Improvisation in Secondary School Foreign Language Classrooms
Published online by Cambridge University Press: 05 June 2012
Language is not just a tool for communication. It is also a resource for creative thought, a framework for understanding the world, a key to new knowledge and human history, and a source of pleasure and inspiration.
(Kern 2008: 367)In this chapter, I provide specific examples of how I have used guided improvisation in English as a Foreign Language (EFL) classrooms in Germany. Very few attempts have been made to examine the potential of improvisation for learning and teaching foreign languages in schools.
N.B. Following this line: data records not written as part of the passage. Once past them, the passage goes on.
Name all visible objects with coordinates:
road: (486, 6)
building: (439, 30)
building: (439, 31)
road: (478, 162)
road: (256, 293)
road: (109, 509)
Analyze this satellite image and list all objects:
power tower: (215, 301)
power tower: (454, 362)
I demonstrate that improvisation provides a unique way to balance the teaching paradox: Improvisation is not only related to directionality, competence, performance, and design, but to spontaneity, intuition, and chance as well. Thus, it contrasts with the traditional view of teaching as transmission of knowledge and skills, that is, of delivering a prescribed curriculum, attending to a particular methodology, following a specific procedure, actuating a lesson plan, and interacting in pre-arranged ways. This traditional view avoids the teaching paradox altogether, but at the cost of removing all student creativity. Moreover, because improvisation encompasses attunement to a situational context, involving “an opaque stock of past experience” (Ciborra 1999: 79) as well as spontaneous decision making and problem solving, openness and unpredictability, it also contrasts with current educational trends that place tremendous emphasis on standardization, predictable improvement, outcome-orientation, and testing.